When my daughter bursts into hysterical shrieking when we decide to go to a new Thai restaurant for dinner, instead of going to the local steakhouse that we had briefly discussed – it isn’t because she is throwing a tantrum to get her own way.  It is because she had already planned in her mind how the evening would go.  She had already imagined herself sitting in the Kids’ club, doing some coloring in, and she had already picked out the meal she planned to eat.  She was feeling safe and comfortable, she felt as though she knew what to expect.  Now all of that has changed.   She doesn’t know what she is in for.  What if there is nothing she likes on the menu?  What if the lights are too bright, the noise too loud?   What if there are no activities for her to do?  What if what if what if?  The fear of the unexpected can be overwhelming for her at times.

Now sure, all kids have fears.  But anxiety is different to fear.  Anxiety can be crippling,  Anxiety can (and does) lead to social isolation.  And it doesn’t always look like what you think.  People with autism experience the world in a different way to most people, and that world can sometimes be difficult to understand.  There are times when even I, as Sophie’s mother, can’t figure out what has triggered her anxiety.  Sometimes I don’t know until months later, when she will whisper quietly to me about it as I lie next to her for songs at nighttime.  So I don’t expect everyone to be able to figure it out all the time.  All I am asking is to please be gentle with my daughter.  Don’t judge.  Don’t assume you know WHY she is acting in a certain way.  Just know that she needs to feel safe, and that she sometimes needs to be supported to fully engage with the world around her in the way she wants to.

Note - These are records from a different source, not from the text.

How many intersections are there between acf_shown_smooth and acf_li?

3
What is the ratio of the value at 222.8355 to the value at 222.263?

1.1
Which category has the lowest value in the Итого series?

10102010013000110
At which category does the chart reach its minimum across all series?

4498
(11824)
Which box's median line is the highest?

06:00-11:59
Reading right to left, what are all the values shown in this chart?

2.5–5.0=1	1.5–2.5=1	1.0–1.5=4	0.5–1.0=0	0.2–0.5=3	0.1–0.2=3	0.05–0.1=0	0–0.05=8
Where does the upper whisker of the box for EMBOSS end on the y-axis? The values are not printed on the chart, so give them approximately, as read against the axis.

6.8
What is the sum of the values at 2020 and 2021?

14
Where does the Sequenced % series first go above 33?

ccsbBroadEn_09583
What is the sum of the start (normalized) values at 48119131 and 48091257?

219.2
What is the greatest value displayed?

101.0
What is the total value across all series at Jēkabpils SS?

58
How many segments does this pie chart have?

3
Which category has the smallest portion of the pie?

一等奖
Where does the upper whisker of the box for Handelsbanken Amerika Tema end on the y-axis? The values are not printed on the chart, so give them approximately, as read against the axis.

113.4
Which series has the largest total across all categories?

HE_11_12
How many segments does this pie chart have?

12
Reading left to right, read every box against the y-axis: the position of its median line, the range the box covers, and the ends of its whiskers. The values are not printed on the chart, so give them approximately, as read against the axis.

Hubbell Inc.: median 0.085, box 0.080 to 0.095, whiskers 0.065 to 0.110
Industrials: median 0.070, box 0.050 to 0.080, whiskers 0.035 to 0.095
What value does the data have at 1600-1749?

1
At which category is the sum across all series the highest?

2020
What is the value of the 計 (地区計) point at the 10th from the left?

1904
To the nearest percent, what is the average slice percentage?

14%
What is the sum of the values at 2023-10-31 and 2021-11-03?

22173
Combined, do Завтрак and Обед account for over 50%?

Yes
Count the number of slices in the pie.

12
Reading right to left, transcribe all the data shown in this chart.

So what does this have to do with pink tigers?  According to Deborah Lipsky (in the book From Anxiety to Meltdown)

“People with autism are like tigers.  A tiger’s natural environment where they are content doing what comes naturally and instinctively to them is the jungle.  You can put up a circus and train us to jump through hoops – for that is what is expected of tigers so that they fit in an environment not their own.  Still a tiger is a tiger, and has natural instincts that are best subdued or dormant for a while but can break forth at any time.  People shouldn’t be shocked when a wild animal such as a tiger suddenly and without warning attacks its trainer.  Children on the spectrum are expected through much intervention to adapt themselves into a foreign world that goes against their natural “nature”.  It is no surprise that tantrums, meltdowns, and bad behaviors “break forth” without any reason apparent to the non-autistic bystander.”

Sophie has had lots of intervention over the years to help her deal with her anxieties.  She has had occupational therapy, social skills classes, psychology appointments and of course lots of loving input here at home.  But the tiger can’t always be tamed.